Extracted data entries:
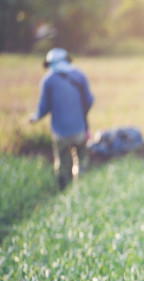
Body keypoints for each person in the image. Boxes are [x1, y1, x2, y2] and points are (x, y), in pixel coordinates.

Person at [30, 48, 94, 190]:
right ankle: (80, 189)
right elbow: (89, 100)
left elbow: (43, 107)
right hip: (80, 129)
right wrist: (81, 114)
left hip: (60, 133)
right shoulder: (80, 75)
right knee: (82, 160)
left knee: (63, 163)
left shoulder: (48, 81)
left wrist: (35, 118)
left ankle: (64, 191)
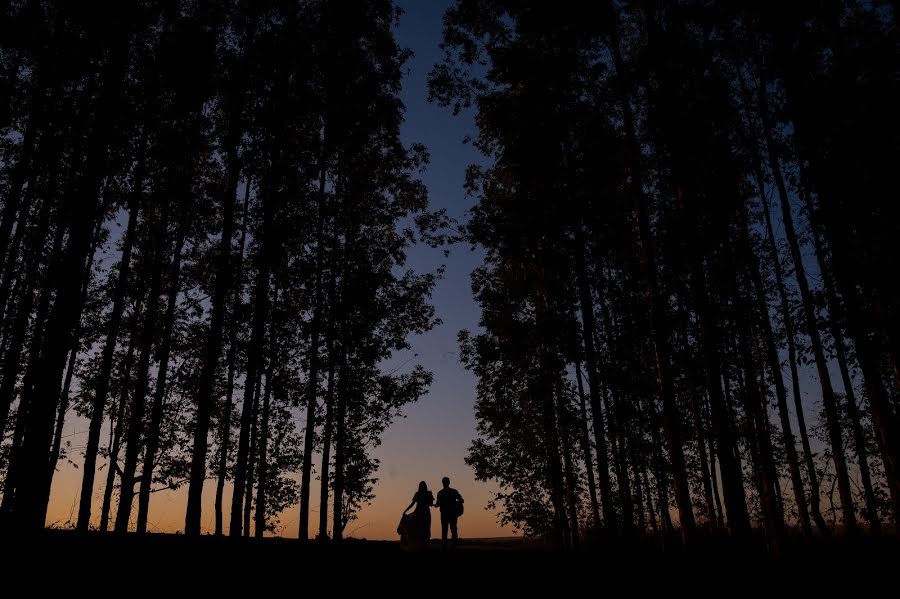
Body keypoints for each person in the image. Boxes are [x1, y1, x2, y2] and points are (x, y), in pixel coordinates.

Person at [402, 481, 434, 550]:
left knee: (417, 528)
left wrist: (406, 510)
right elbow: (431, 504)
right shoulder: (428, 493)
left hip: (419, 513)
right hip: (425, 513)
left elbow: (412, 504)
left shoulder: (418, 494)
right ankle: (425, 545)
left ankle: (419, 545)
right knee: (425, 528)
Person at [434, 476, 464, 549]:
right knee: (453, 529)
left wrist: (436, 505)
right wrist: (455, 504)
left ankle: (444, 546)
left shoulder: (440, 493)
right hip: (453, 513)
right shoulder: (454, 491)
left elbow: (438, 504)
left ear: (442, 483)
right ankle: (454, 545)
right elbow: (462, 500)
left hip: (444, 514)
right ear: (449, 483)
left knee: (444, 530)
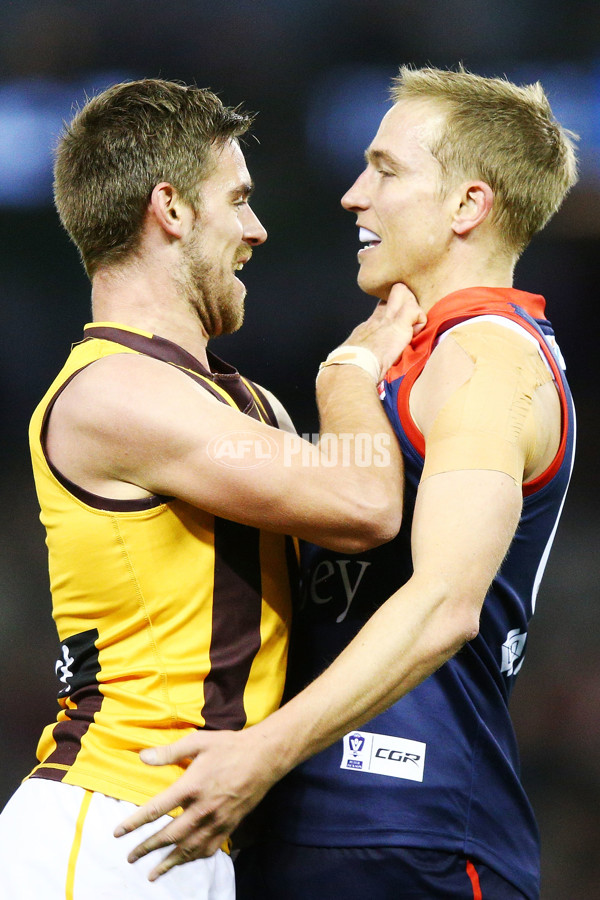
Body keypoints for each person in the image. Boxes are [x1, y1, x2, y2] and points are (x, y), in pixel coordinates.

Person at [113, 67, 578, 899]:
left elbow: (446, 605)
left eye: (388, 170)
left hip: (413, 831)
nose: (354, 195)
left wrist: (260, 753)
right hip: (305, 823)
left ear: (470, 205)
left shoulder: (490, 359)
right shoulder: (402, 358)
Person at [0, 78, 426, 900]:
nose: (257, 230)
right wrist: (349, 374)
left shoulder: (239, 402)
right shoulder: (112, 394)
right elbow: (364, 505)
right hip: (107, 827)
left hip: (190, 836)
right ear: (171, 208)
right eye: (238, 199)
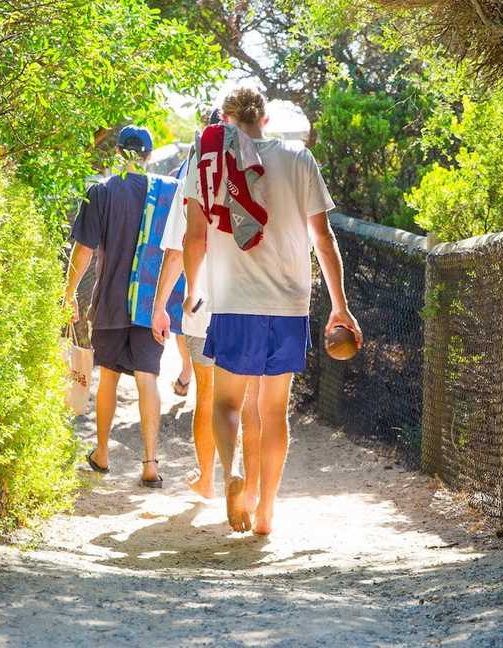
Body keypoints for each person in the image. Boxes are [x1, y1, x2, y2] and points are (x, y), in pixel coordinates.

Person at [180, 87, 362, 534]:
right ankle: (265, 514)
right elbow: (323, 238)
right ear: (265, 118)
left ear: (225, 119)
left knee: (227, 402)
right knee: (273, 411)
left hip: (233, 301)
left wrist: (191, 289)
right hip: (288, 304)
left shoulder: (207, 161)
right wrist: (340, 306)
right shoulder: (299, 159)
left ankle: (233, 470)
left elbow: (195, 237)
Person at [152, 108, 261, 506]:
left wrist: (160, 305)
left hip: (203, 307)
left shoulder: (194, 178)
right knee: (248, 399)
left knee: (208, 396)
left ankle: (211, 480)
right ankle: (249, 488)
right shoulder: (256, 174)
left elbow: (181, 249)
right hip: (250, 302)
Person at [64, 125, 170, 489]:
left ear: (118, 152)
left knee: (108, 374)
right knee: (148, 378)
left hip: (109, 301)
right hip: (150, 303)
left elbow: (84, 249)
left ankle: (103, 454)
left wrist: (69, 294)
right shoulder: (165, 193)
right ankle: (151, 464)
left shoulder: (101, 192)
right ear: (148, 156)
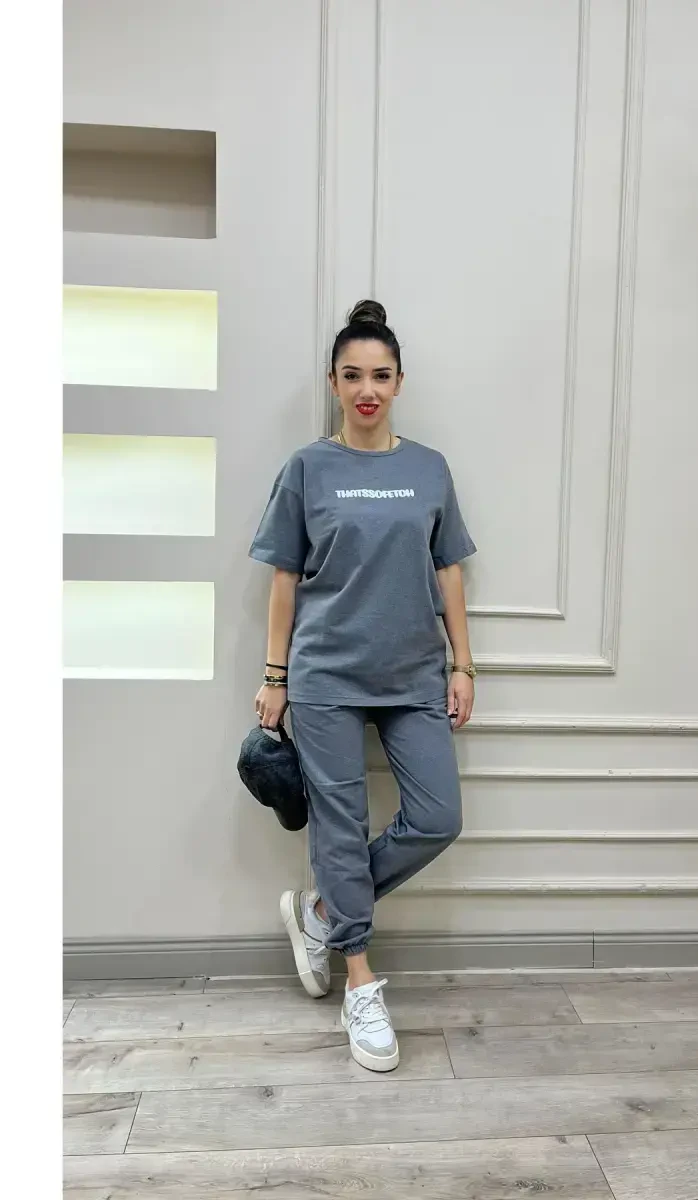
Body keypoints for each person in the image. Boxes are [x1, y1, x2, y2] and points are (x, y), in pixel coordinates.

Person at [248, 299, 478, 1072]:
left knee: (438, 817)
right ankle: (359, 982)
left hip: (413, 673)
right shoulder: (307, 468)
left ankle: (322, 908)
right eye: (353, 376)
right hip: (326, 676)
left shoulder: (429, 469)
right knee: (339, 830)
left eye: (380, 375)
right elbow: (285, 578)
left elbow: (449, 571)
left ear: (399, 382)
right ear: (334, 383)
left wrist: (463, 663)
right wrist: (275, 677)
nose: (367, 389)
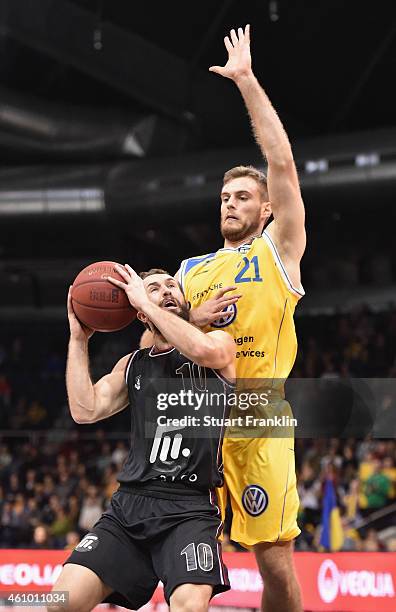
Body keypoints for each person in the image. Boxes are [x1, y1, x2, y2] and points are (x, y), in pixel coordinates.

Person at [150, 25, 305, 612]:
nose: (231, 204)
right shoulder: (190, 270)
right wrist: (187, 314)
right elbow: (152, 341)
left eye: (243, 196)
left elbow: (283, 161)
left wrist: (245, 81)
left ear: (266, 209)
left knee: (275, 564)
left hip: (258, 418)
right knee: (183, 563)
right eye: (225, 197)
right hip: (196, 423)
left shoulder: (278, 253)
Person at [49, 267, 235, 612]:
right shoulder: (133, 363)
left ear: (185, 300)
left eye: (172, 286)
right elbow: (84, 409)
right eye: (153, 288)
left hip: (189, 507)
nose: (166, 291)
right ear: (137, 310)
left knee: (189, 607)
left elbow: (202, 349)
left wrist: (148, 305)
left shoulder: (218, 343)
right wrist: (79, 339)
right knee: (61, 603)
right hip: (130, 505)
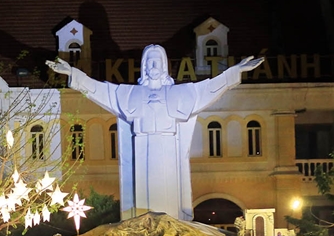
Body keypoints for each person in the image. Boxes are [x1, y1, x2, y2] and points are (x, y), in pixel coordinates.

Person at [47, 47, 262, 221]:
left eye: (157, 61)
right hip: (141, 147)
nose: (153, 66)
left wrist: (234, 72)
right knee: (143, 204)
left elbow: (208, 89)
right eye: (149, 61)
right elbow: (100, 90)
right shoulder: (130, 93)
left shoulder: (179, 93)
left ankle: (171, 227)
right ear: (143, 66)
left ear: (164, 65)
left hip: (169, 149)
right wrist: (73, 74)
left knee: (169, 200)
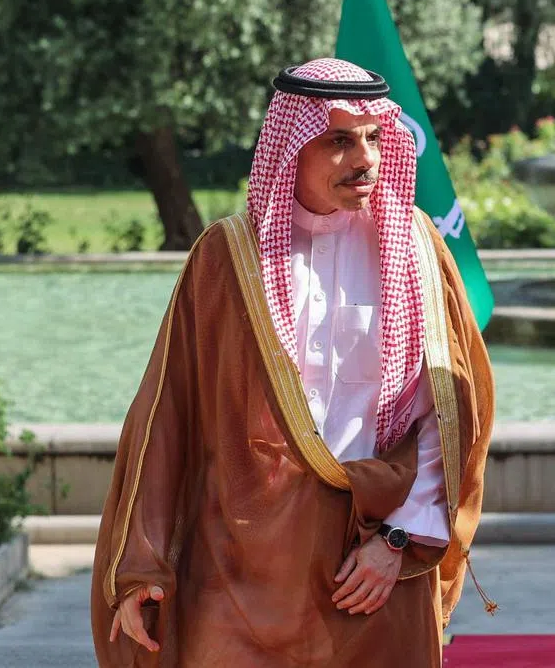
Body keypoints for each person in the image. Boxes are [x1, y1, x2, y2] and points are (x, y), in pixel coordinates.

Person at [90, 58, 496, 667]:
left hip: (371, 565)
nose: (364, 159)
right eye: (338, 141)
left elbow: (448, 414)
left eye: (374, 138)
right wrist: (143, 563)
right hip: (239, 569)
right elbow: (167, 414)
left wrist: (398, 539)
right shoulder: (226, 260)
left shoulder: (414, 248)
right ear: (290, 149)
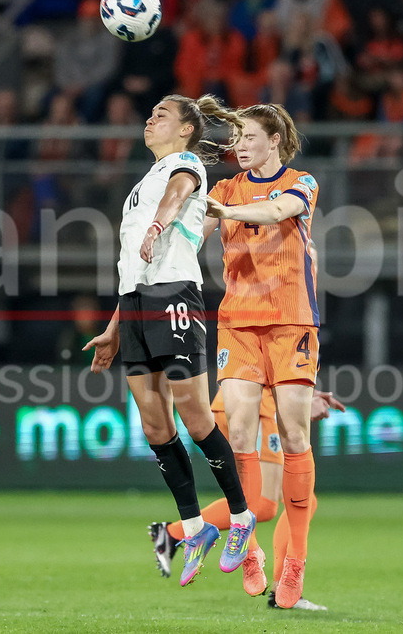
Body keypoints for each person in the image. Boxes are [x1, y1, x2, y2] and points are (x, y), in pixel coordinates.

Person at [83, 94, 256, 588]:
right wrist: (115, 330)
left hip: (174, 294)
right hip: (136, 302)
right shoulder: (141, 183)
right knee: (154, 425)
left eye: (161, 113)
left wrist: (160, 223)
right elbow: (132, 264)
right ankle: (197, 526)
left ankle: (241, 518)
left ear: (185, 131)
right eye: (151, 111)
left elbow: (179, 192)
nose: (150, 117)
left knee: (194, 413)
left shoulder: (182, 165)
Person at [202, 102, 320, 609]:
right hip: (238, 324)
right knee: (241, 434)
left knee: (294, 432)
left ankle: (295, 562)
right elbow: (196, 235)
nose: (241, 145)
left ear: (275, 140)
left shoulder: (302, 182)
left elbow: (276, 211)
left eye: (249, 136)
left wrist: (223, 214)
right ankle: (248, 550)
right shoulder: (221, 189)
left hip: (292, 321)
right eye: (237, 138)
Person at [149, 386, 344, 611]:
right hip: (255, 407)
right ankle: (172, 533)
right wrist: (300, 401)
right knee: (267, 504)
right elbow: (270, 361)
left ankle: (282, 589)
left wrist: (306, 393)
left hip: (246, 402)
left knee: (302, 499)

EXERCISE AIM. Copy the records exactly. Skip any pictures.

EXERCISE ANSWER.
Body keypoints for each person in the image. Boxes are [x1, y1, x2, y2] and points are (x, y), in pixel coordinates.

Person at [30, 48, 94, 190]:
right ankle: (80, 189)
right elbow: (89, 100)
left elbow: (43, 107)
right hip: (80, 129)
right wrist: (81, 114)
left hip: (60, 133)
right shoulder: (80, 75)
right knee: (82, 160)
left knee: (63, 163)
left shoulder: (48, 81)
left wrist: (35, 118)
left ankle: (64, 191)
Body keypoints for each person in the image. Boxes are [x1, y1, x2, y2] and points are (x, y), in pixel coordinates.

Person at [402, 481, 434, 550]:
left knee: (417, 528)
left wrist: (406, 510)
right elbow: (431, 504)
right shoulder: (428, 493)
left hip: (419, 513)
right hip: (425, 513)
left elbow: (412, 504)
left shoulder: (418, 494)
right ankle: (425, 545)
left ankle: (419, 545)
right knee: (425, 528)
Person at [434, 476, 464, 549]:
right knee: (453, 529)
left wrist: (436, 505)
right wrist: (455, 504)
left ankle: (444, 546)
left shoulder: (440, 493)
right hip: (453, 513)
right shoulder: (454, 491)
left elbow: (438, 504)
left ear: (442, 483)
right ankle: (454, 545)
right elbow: (462, 500)
left hip: (444, 514)
right ear: (449, 483)
left knee: (444, 530)
Body keypoints for each person in the image. Boxes are [x1, y1, x2, y2] and points are (x, y), in pixel coordinates.

Person at [113, 67, 578, 899]:
left elbow: (446, 605)
left eye: (388, 170)
left hip: (413, 831)
nose: (354, 195)
left wrist: (260, 753)
right hip: (305, 823)
left ear: (470, 205)
left shoulder: (490, 359)
right shoulder: (402, 358)
Person at [0, 78, 426, 900]:
nose: (257, 230)
right wrist: (349, 374)
left shoulder: (239, 402)
right shoulder: (112, 394)
right elbow: (364, 505)
right hip: (107, 827)
left hip: (190, 836)
right ear: (171, 208)
right eye: (238, 199)
Body keypoints for each person in the image. Boxes are [x1, y1, x2, y2] and points are (x, y), in pixel coordinates.

Person at [180, 87, 362, 534]:
right ankle: (265, 514)
right elbow: (323, 238)
right ear: (265, 118)
left ear: (225, 119)
left knee: (227, 402)
right knee: (273, 411)
left hip: (233, 301)
left wrist: (191, 289)
right hip: (288, 304)
left shoulder: (207, 161)
right wrist: (340, 306)
right shoulder: (299, 159)
left ankle: (233, 470)
left elbow: (195, 237)
Person at [152, 108, 261, 506]:
left wrist: (160, 305)
left hip: (203, 307)
left shoulder: (194, 178)
right knee: (248, 399)
left knee: (208, 396)
left ankle: (211, 480)
right ankle: (249, 488)
right shoulder: (256, 174)
left elbow: (181, 249)
right hip: (250, 302)
Person at [64, 125, 170, 489]:
left ear: (118, 152)
left knee: (108, 374)
right knee: (148, 378)
left hip: (109, 301)
right hip: (150, 303)
left elbow: (84, 249)
left ankle: (103, 454)
left wrist: (69, 294)
right shoulder: (165, 193)
right ankle: (151, 464)
left shoulder: (101, 192)
right ear: (148, 156)
Body keypoints for each person in the image. Boxes are [x1, y1, x2, y2] and points are (x, y), in pixel coordinates.

Person at [248, 299, 478, 1072]:
left knee: (438, 817)
right ankle: (359, 982)
left hip: (413, 673)
right shoulder: (307, 468)
left ankle: (322, 908)
right eye: (353, 376)
right hip: (326, 676)
left shoulder: (429, 469)
right knee: (339, 830)
left eye: (380, 375)
right elbow: (285, 578)
left elbow: (449, 571)
left ear: (399, 382)
right ear: (334, 383)
left wrist: (463, 663)
right wrist: (275, 677)
nose: (367, 389)
Body keypoints for each person in the image. Boxes are [x1, y1, x2, y2] and points are (x, y), in pixel coordinates.

Person at [150, 25, 305, 612]:
nose: (231, 204)
right shoulder: (190, 270)
right wrist: (187, 314)
right elbow: (152, 341)
left eye: (243, 196)
left elbow: (283, 161)
left wrist: (245, 81)
left ear: (266, 209)
left knee: (275, 564)
left hip: (258, 418)
right knee: (183, 563)
right eye: (225, 197)
right hip: (196, 423)
left shoulder: (278, 253)
Person at [49, 267, 235, 612]:
right shoulder: (133, 363)
left ear: (185, 300)
left eye: (172, 286)
right elbow: (84, 409)
right eye: (153, 288)
left hip: (189, 507)
nose: (166, 291)
right ear: (137, 310)
left knee: (189, 607)
left elbow: (202, 349)
left wrist: (148, 305)
left shoulder: (218, 343)
right wrist: (79, 339)
right knee: (61, 603)
right hip: (130, 505)
Body keypoints for each person in the image. Boxes are [x1, y1, x2, y2] and points are (x, y), in pixel coordinates.

Person at [47, 47, 262, 221]:
left eye: (157, 61)
right hip: (141, 147)
nose: (153, 66)
left wrist: (234, 72)
right knee: (143, 204)
left elbow: (208, 89)
right eye: (149, 61)
right elbow: (100, 90)
right shoulder: (130, 93)
left shoulder: (179, 93)
left ankle: (171, 227)
right ear: (143, 66)
left ear: (164, 65)
left hip: (169, 149)
right wrist: (73, 74)
left knee: (169, 200)
Body keypoints for each person in the image. Boxes are [x1, y1, x2, y2] and points are (x, y), in pixel coordinates.

Person at [90, 58, 496, 667]:
left hip: (371, 565)
nose: (364, 159)
right eye: (338, 141)
left elbow: (448, 414)
left eye: (374, 138)
right wrist: (143, 563)
right hip: (239, 569)
right elbow: (167, 414)
left wrist: (398, 539)
right shoulder: (226, 260)
left shoulder: (414, 248)
right ear: (290, 149)
Body keypoints for each person in the image. Boxes are [x1, y1, x2, y2] and points are (x, y), in pixel coordinates.

Person at [83, 94, 256, 588]:
right wrist: (115, 330)
left hip: (174, 294)
right hip: (136, 302)
right shoulder: (141, 183)
right knee: (154, 425)
left eye: (161, 113)
left wrist: (160, 223)
right elbow: (132, 264)
right ankle: (197, 526)
left ankle: (241, 518)
left ear: (185, 131)
right eye: (151, 111)
left elbow: (179, 192)
nose: (150, 117)
left knee: (194, 413)
left shoulder: (182, 165)
Person at [202, 102, 320, 609]:
right hip: (238, 324)
right knee: (241, 434)
left knee: (294, 432)
left ankle: (295, 562)
right elbow: (196, 235)
nose: (241, 145)
left ear: (275, 140)
left shoulder: (302, 182)
left elbow: (276, 211)
left eye: (249, 136)
left wrist: (223, 214)
right ankle: (248, 550)
right shoulder: (221, 189)
left hip: (292, 321)
right eye: (237, 138)
Person at [149, 386, 344, 611]:
right hip: (255, 407)
right ankle: (172, 533)
right wrist: (300, 401)
right knee: (267, 504)
right elbow: (270, 361)
left ankle: (282, 589)
left wrist: (306, 393)
left hip: (246, 402)
left knee: (302, 499)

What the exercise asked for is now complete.